En una ocasión, me llamó mi madre para pedirme que la acompañase de compras a Ikea, la macrotienda de muebles. Le pedimos el utilitario a mi hermano pequeño y nos plantamos allí un sábado a primera hora de la tarde.

Siempre me lo paso genial con ella; mi madre es una mujer divertida y agradable que, además, le encanta la decoración: se conoce Ikea mejor que los empleados de la tienda. Y así estuvimos comprando muebles para ella y algunos cachivaches para mí. Entre medias, reímos probando los dos juntos un colchón minúsculo —y cayéndonos por los lados— o escogiendo «la cortina más hortera» de la tienda.

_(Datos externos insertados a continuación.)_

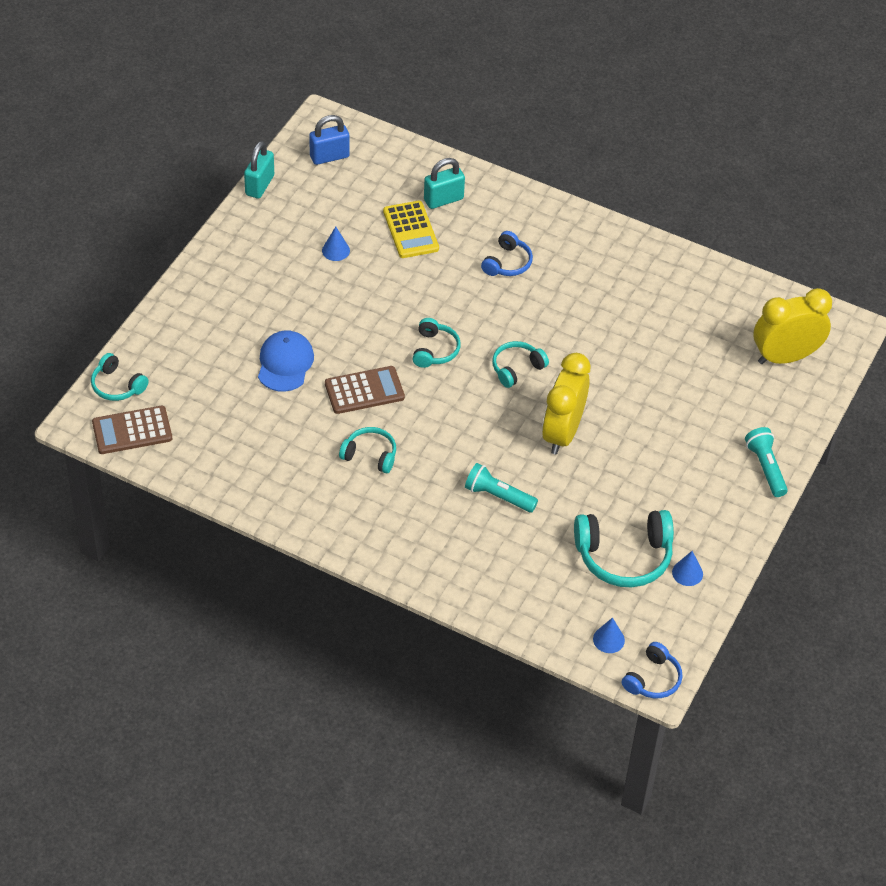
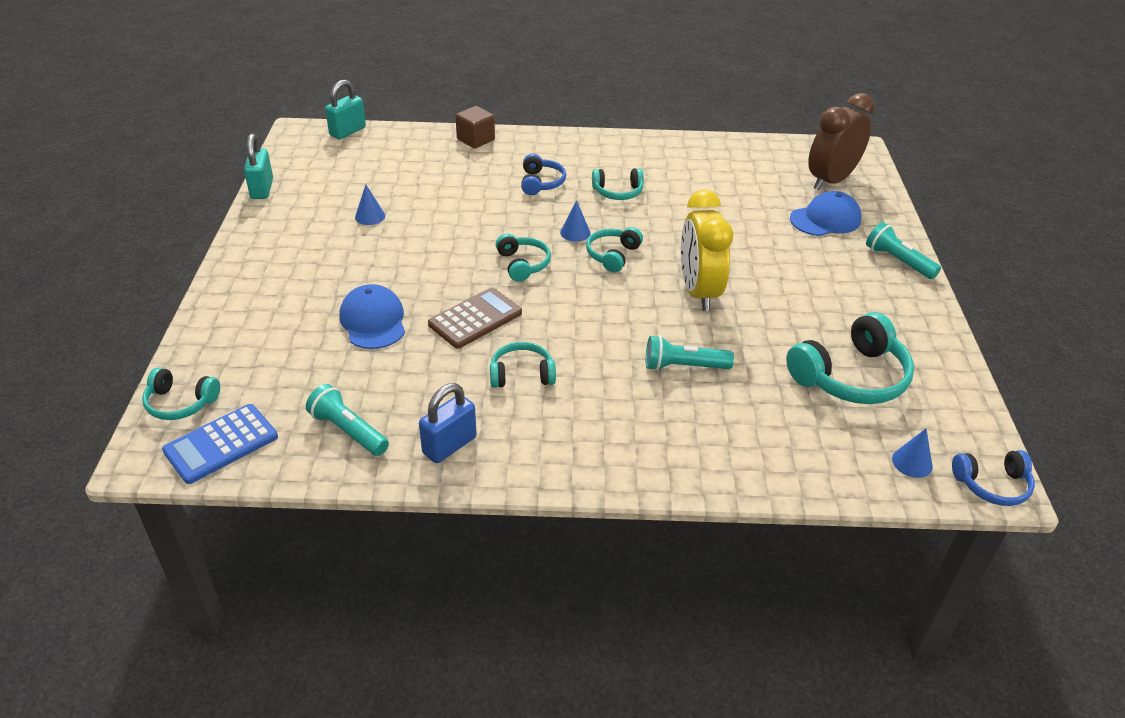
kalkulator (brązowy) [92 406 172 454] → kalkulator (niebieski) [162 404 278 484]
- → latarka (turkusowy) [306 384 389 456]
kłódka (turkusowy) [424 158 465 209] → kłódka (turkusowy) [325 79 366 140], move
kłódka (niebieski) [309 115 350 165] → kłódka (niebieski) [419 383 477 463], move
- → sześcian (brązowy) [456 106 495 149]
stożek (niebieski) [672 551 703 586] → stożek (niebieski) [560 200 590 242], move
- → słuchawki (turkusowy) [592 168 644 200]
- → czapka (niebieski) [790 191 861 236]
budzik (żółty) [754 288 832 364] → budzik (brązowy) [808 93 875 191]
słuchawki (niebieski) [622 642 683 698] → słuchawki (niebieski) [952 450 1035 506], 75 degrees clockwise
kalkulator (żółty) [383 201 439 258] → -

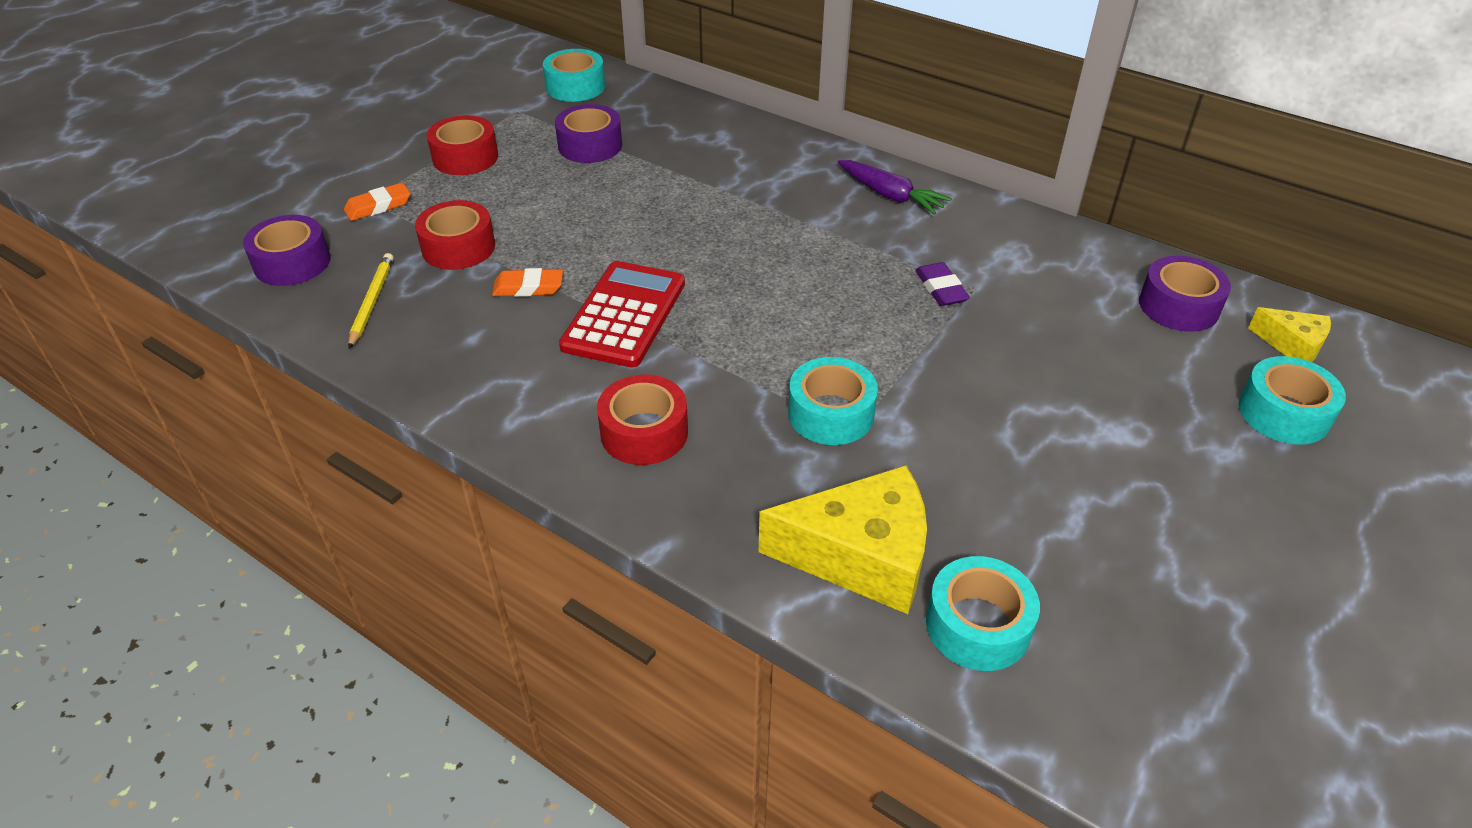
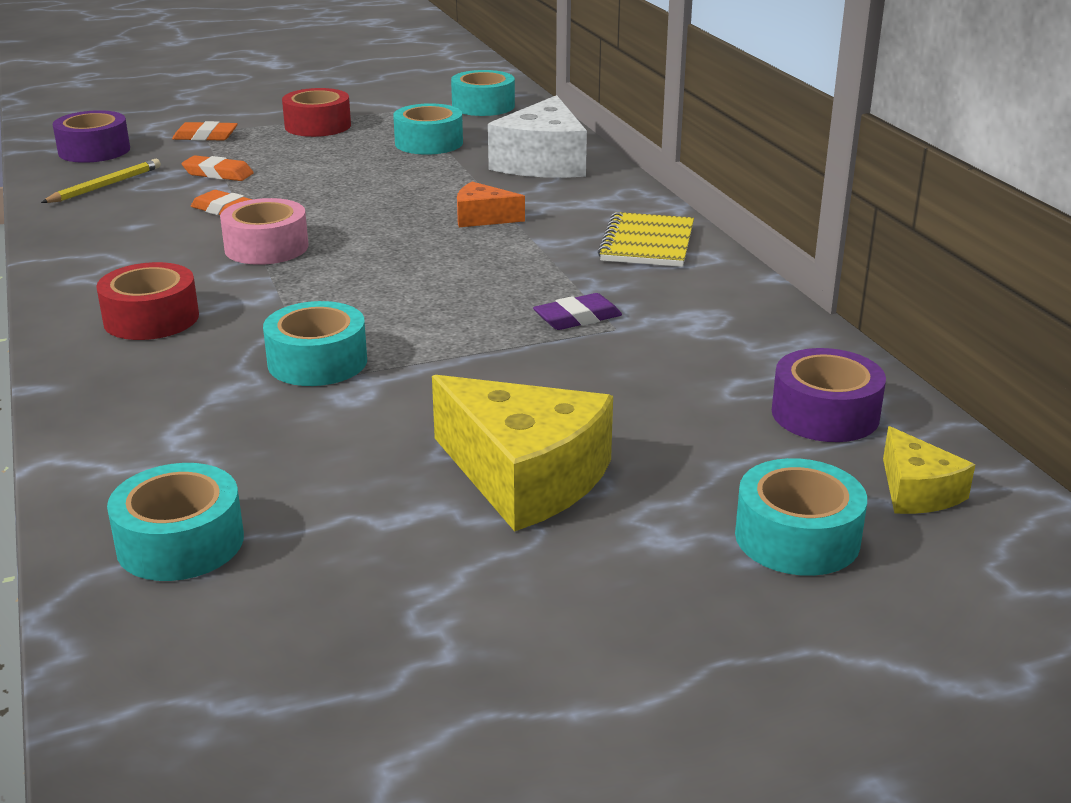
taśma klejąca (czerwony) [415 200 495 270] → gumka do mazania (pomarańczowy) [181 155 254 181]
kalkulator (czerwony) [559 261 685 368] → taśma klejąca (różowy) [220 198 309 265]
taśma klejąca (fioletowy) [555 104 622 163] → taśma klejąca (turkusowy) [393 103 463 155]
ser (żółty) [759 465 927 614] → ser (żółty) [432 375 613 532], move
- → ser (pomarańczowy) [457 182 525 227]
- → ser (biały) [488 95 587 178]
gumka do mazania (fioletowy) [915 262 970 306] → gumka do mazania (fioletowy) [533 293 622 330], 45 degrees clockwise
marchewka (fioletowy) [838 160 952 215] → zeszyt (żółty) [598 212 694 267]

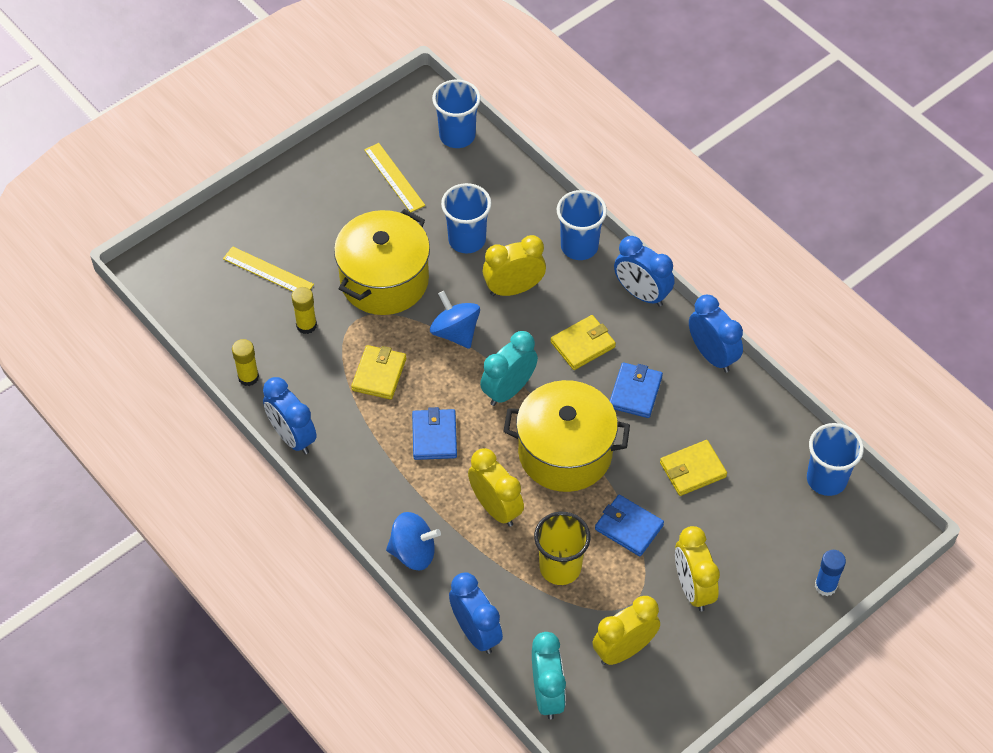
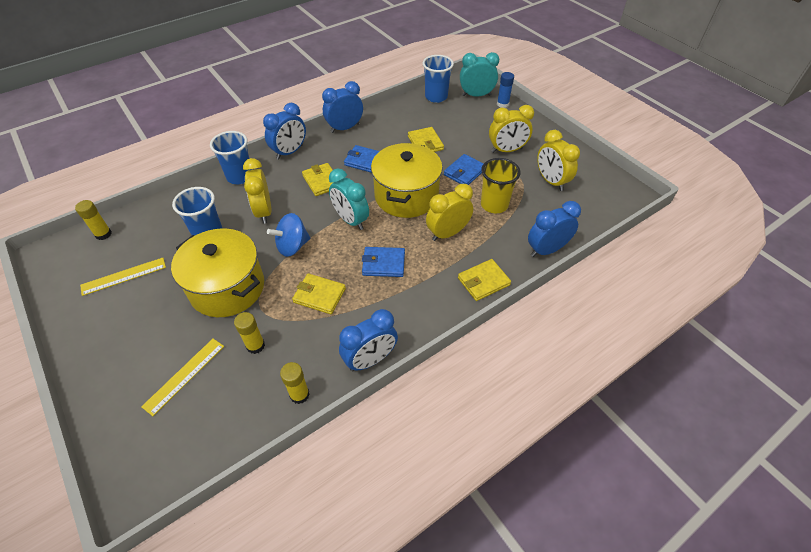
szklanka (niebieski) [432 79 481 148] → klej w sztyfcie (żółty) [75 200 112 240]
bączek (niebieski) [386 512 441 570] → portfel (żółty) [458 259 511 301]
budzik (turkusowy) [532 632 566 719] → budzik (turkusowy) [460 52 499 97], move

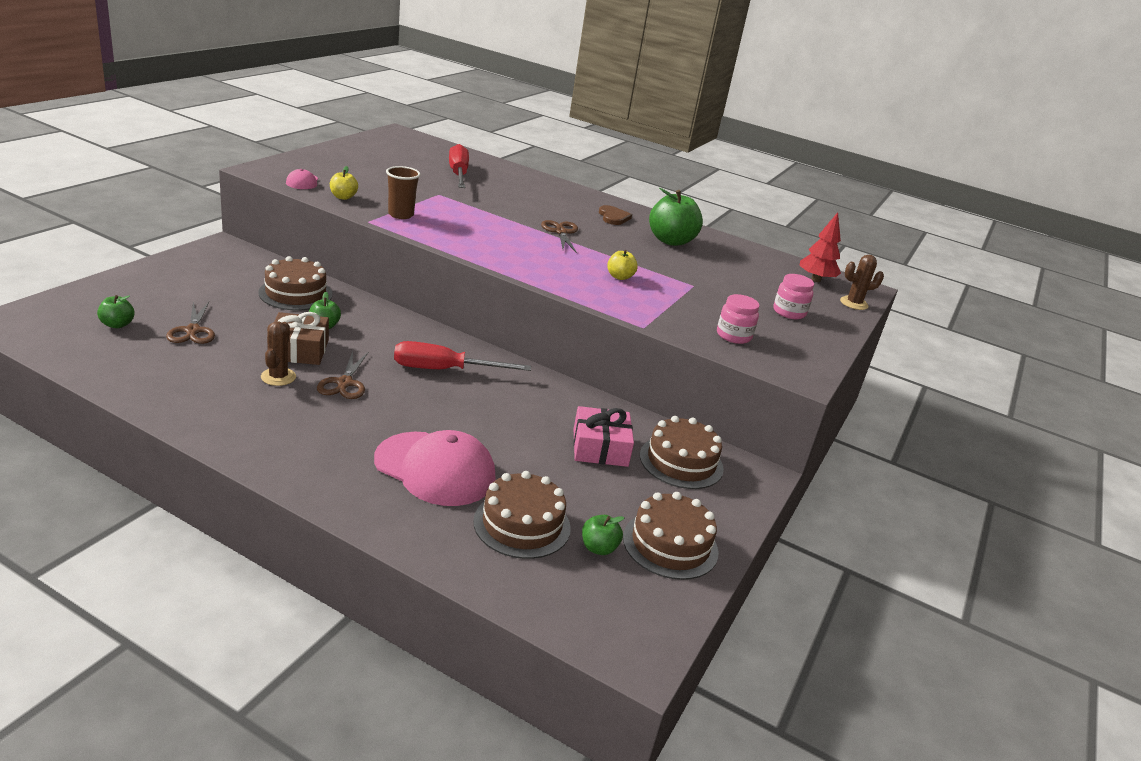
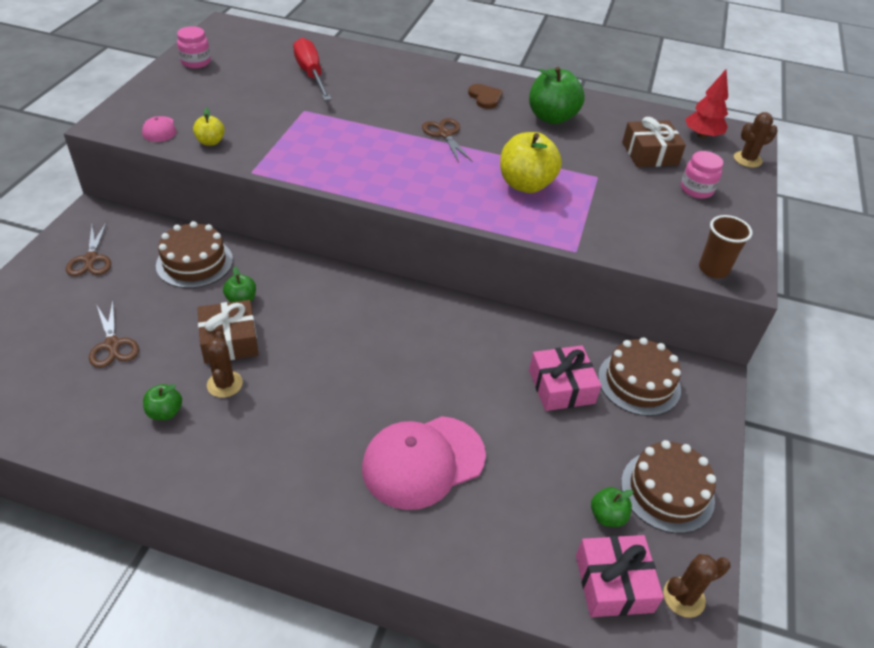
nożyczki (brązowy) [317 351 368 399] → nożyczki (brązowy) [66 222 111 276], move
jabłko (zielony) [97 295 135 328] → jabłko (zielony) [143 384 182 420], move
słoik (różowy) [717 294 760 344] → słoik (różowy) [177 26 211 68], move
czapka (różowy) [374 430 496 506] → czapka (różowy) [362 416 486 510], 135 degrees clockwise
jabłko (żółty) [607 250 638 280] → jabłko (żółty) [500 132 562 193], x1.96
- → prezent (różowy) [576 535 664 617]
- → prezent (brązowy) [622 117 686 167]
- → kaktus (brązowy) [663 554 730 618]
szklanka (brązowy) [386 166 420 219] → szklanka (brązowy) [699 215 752 278], move
śrubokręt (czerwony) [394 341 531 371] → -
tort (brązowy) [473 471 571 559] → -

Cuando acabamos de comprar, pagamos en la caja y fuimos a buscar la mercancía a un mostrador de entrega. Cogimos número y nos pusimos a esperar turno.

Pasó un cuarto de hora, veinte minutos, veinticinco, ¡media hora! ¡Y la cola no había avanzado ni un ápice! Definitivamente, algo sucedía. No es normal esperar tanto tiempo allí.

Como todo el mundo sabe, ir a Ikea es cansado porque la tienda es enorme y, compres mucho o poco, acabas caminando kilómetros. Así que aquella espera extra, al final de la jornada, era demasiado para mis pies doloridos.

En ese momento, sentí que una fuerte emoción de impaciencia y enfado subía por mi cuerpo y empecé a decirme a mí mismo: «Pero ¡cómo es posible que tarden tanto! ¿Hasta cuándo nos van a tener aquí? ¡Esos currantes se lo toman con una calma increíble! ¿No se dan cuenta de que estamos hartos de esperar? ¡Ya casi son las 8 de la noche y me voy a perder el partido del Barça!».

Las emociones negativas iban creciendo a toda marcha. ¡Lo notaba claramente en mi interior! Miré a mi madre, pero ella estaba tan contenta ojeando un catálogo. Y, entonces, tuve la lucidez de darme cuenta de lo que estaba haciendo. Me detuve. «¡STOP!», me dije, «¡Rafael, contrólate ya mismo!». Como sólo habían pasado unos segundos, ni siquiera un minuto, lo conseguí con facilidad.

Y lo siguiente fue muy bonito: me senté en uno de los bancos que tienen allí, saqué mi iPod y seleccioné un álbum de Sting que hacía tiempo que no escuchaba. Y, en minutos, empecé a sentirme muy bien. Me dije a mí mismo: «Puedo estar aquí, tan tranquilo y relajarme. ¿Quién dice que no? Hace buena temperatura, no tengo hambre ni sed: disfrutemos del momento».

Y, voilà, se hizo el milagro: ¡me relajé!

Además, mientras estaba allí, escuchando la buena música de Sting, tuve un recuerdo maravilloso de mi infancia. Recordé una ocasión en la que mi madre y yo fuimos a una zapatería de mi barrio. Debería de tener 8 años. La zapatería Querol era un comercio grande y magnífico y, mientras mi madre se probaba zapatos de tacón, yo estaba sentado en un banco, simplemente esperando. Y recuerdo que me encontraba muy bien.

Se trataba de una tarde veraniega en Barcelona. Era feliz y estaba plenamente satisfecho de la vida, allí, sencillamente esperando a mi hermosa y cariñosa madre. Recuerdo que, en un momento dado, vi a un adolescente sentado en una silla. Era el hijo de la dueña de la tienda. Y con mis ojos de niño curioso, me fijé en cómo vestía: moderno como pocos. Su corte de pelo, su manera de sentarse… Me gustó su estilo. «Yo sería un chico guay como él», pensé.

De repente, mi madre me llamó y me sacó de mi ensimismamiento:

—Rafa, ya estamos.

Cogí su mano y pusimos pie en la calle. En esa maravillosa calle de mi dulce barrio de mi fantástica infancia.

Aquella noche, en Ikea, sucedió lo mismo:

—Rafa, vamos a buscar los muebles. Ya es nuestro turno.

Y, minutos más tarde, esta vez en el coche, regresábamos a casa. A otra maravillosa calle, de otro dulce barrio, de mi fantástica vida.